- _PAGE TEXT_
============================================================
In the second part is carried out an extraction with hexane. This step in turn is divided into three times: boiling time, rinsing time and recovery time. The objective is completely dragging the fat contained in the sample. Then weighed the fat extracted.

Preprocessing Step

This step has objectivity to gain two regions of ham area by segmentation process. The original image has wide resolution, the first step is cropping image and apply threshold and median filter 10 by 10 size of windows to remove the background and masking. To get the ham area Gaussian filter using 3 by 3 size of windows, normalization, and threshold on 0.1 and 0.6 to make mask of ham area. From this result there are conditions that the ham area has been divided become two regions or not yet. If already divided the process is done, but if not yet have to find the Inter-muscular fat that will split the area. By invert, normalization, and adaptive threshold we can retrieve the IMF (Inter-muscular Fat), and also region threshold applied to remove the noise. The adaptive threshold is worked to find the outer shape too.

This process has condition that IMF can be detected or not, it is depends on threshold, but to make it automatic, the condition should be work by find the center from the outer shape. However if we found the Inter-muscular we can use the center area of this area. This center will be used to reconstruct the Inter-muscular to be able split the region. Using minimum distance (Ecludiance distance applied) the line between center and nearest point of outer shape developed using linear interpolation and morphological operation. The final stage labeling and boundary applied to get the two regions. The whole process can be seen in Figure 3.

Fat Content Extraction

Two steps were developed to perform the contrast enhancement. The first step used twice the green channel to create the grey image (DoubleGreen) and the second used the product of the red, green and blue channels to create the grey image (TotalMix). For DoubleGreen, observation of the red, green and blue channels showed that contrast between lean muscle and marbling fat was noticeable in the green channel. When the DoubleGreen image was then subtracted marbling pixels dropped to or very near zero and muscle pixels returned to their values in the DoubleGreen image. Tripling of this image created a robust contrast between muscle and marbling pixels. For TotalMix, observation of pixel values in a full RGB color image showed that muscle pixels had lower values in all three color channels. The contrast enhancement and fat content extraction can be observed on Figure 3.
============================================================
- _ENTRIES SUPPLIED_
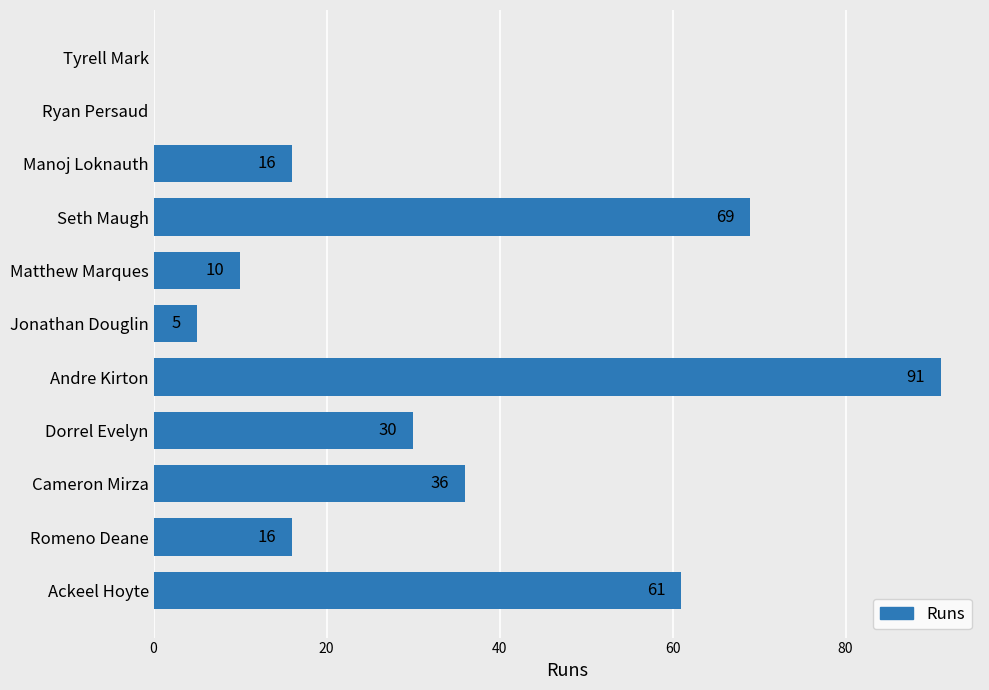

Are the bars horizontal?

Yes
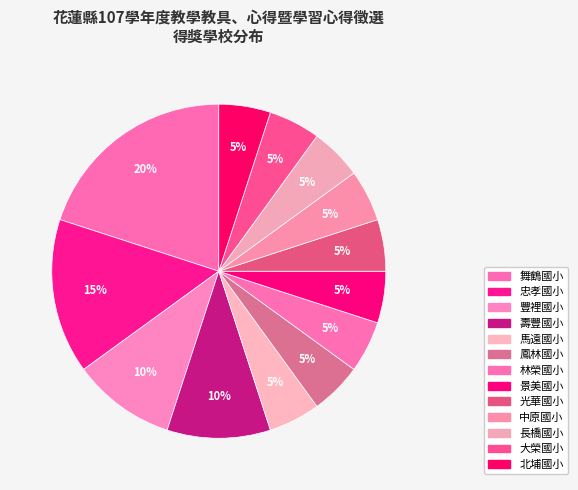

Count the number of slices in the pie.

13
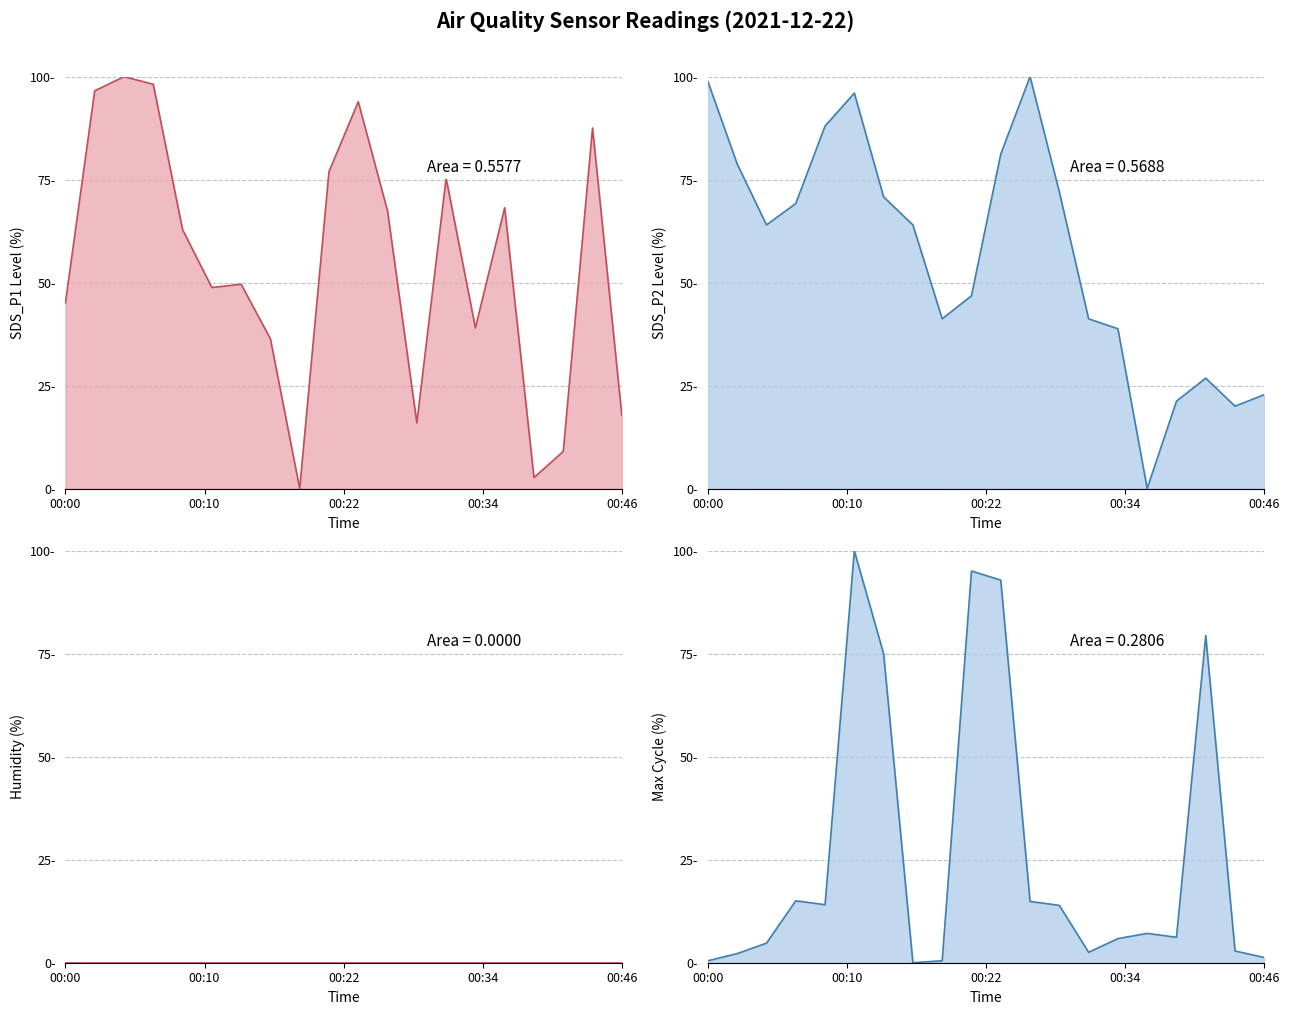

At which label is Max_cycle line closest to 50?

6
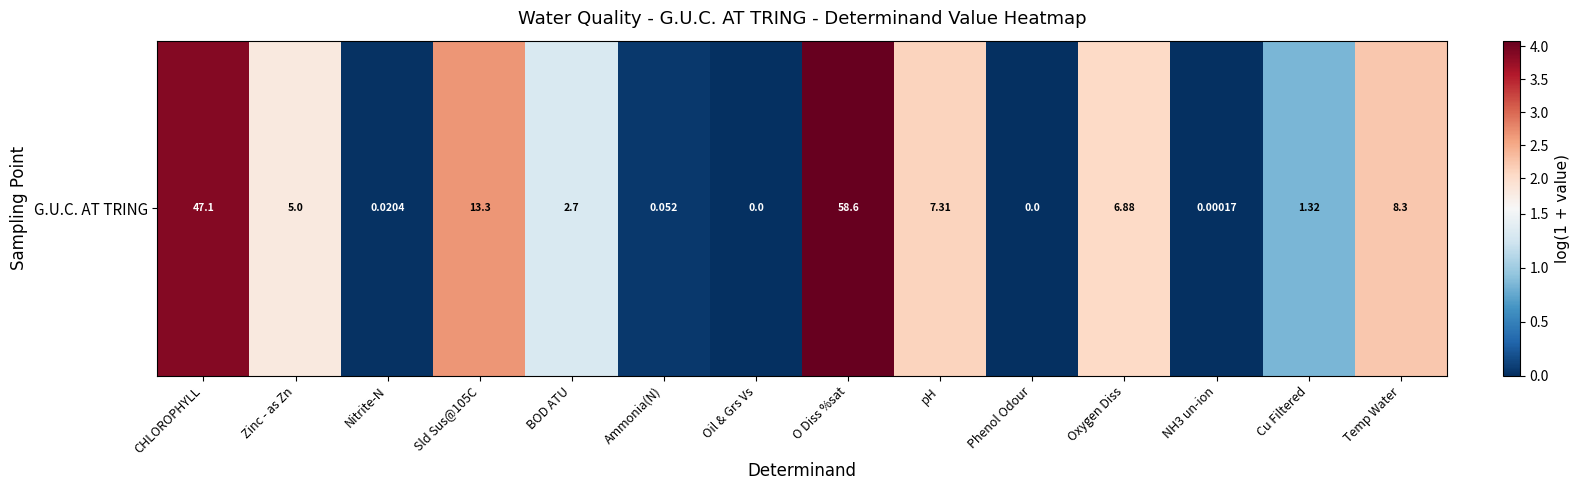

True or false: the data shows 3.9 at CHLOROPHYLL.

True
============================================================
- _WORK REQUIRED_
Resume the passage above on ham image processing, picking up right after its last sentence.

- _ANSWER SPACE_
Figure 3. Proposed Algorithm

Progress Result

Result of the algorithm above is divided to three parts. First part is the preprocessing result and the second is fat content extraction. The final result is visualization fat content (marbling fat) on chart.

1. Preprocessing Result

Preprocessing result is related on segmentation step results that have been described before. The final result of segmentation can be seen clearly in the last image of this part.

The Inter-muscular reconstrution result is here.

Visualization of two regions from the measurement and ground truth (expert judgment).

2. Fat Content Extraction

Marbling area has been retrieve using enhancement method. Here is the result of this step.

3. Visualization

This result contains two kind plotting data result. The first one is the accuracy of segmentation process that divide ham area become two regions. The measurement that used is Jaccard Coefficient and Dice Coefficient. Almost all of the image have been segmented successfully upper 90% based on Dice Coeeficient and all image 70% success segmented based on Jaccard measurement.

The last result is a comparison measurement between result using enhancement method and chemical data as ground truth. This result still not good enough, the correlation of two data is 0.32 for Region of Interest 1and 0.65 for Region of Interest 2. This result still in progress and improvement using Fuzzy C-Means Clustering.

REFFERENCESS

1. Patrick Jackman, Da-Wen Sun, and Paul Allen, Recent advances in the use of computer vision technology in the quality assessment of fresh meats, Trend in Food Science & Technology, 22 (4) (2011), pp. 185–197.
2. J. Jia, A.P. Schinckel, J.C. Forrest, W. Chen, and J.R. Wagner, Prediction of lean and fat composition in swine carcasses from ham area measurements with image analysis, Meat Science, 85 (2) (2010), pp. 240–244.
3. L.H. Stien, A. Kiessling, F. Manne, Rapid estimation of fat content in salmon fillets by colour image analysis, Journal of Food Composition and Analysis, 20 (2) (2007), pp. 73–79.
4. N. A. Valous, K. Drakakis, and Da-Wen Sun, Detecting Fractal Power-law Long-range Dependence in Pre-sliced Cooked Pork Ham Surface Intensity Patterns Using Detrended Fluctuation Analysis, Meat Science, 86 (2) (2010) 289-297.
5. F. Mendoza, N. A. Valous, Da-Wen Sun and Paul Allen, Characterization of Fat-Connective Tissue Size Distribution in Pre-sliced Pork Hams Using Multifractal Analysis, Meat Science, 83 (4) (2009) 713-722.
6. C. J. Du, Da-Wen Sun, P. Jackman and P. Allen, Development of a Hybrid Image Processing Algorithm for Automatic Evaluation of Intramuscular Fat Content in Beef M. Longissimus dorsi, Meat Science, 80 (4) (2008) 1231-1237.
7. Tan J, Meat quality by computer vision, Journal of food engineering, 61 (1) (2004), pp. 27-35.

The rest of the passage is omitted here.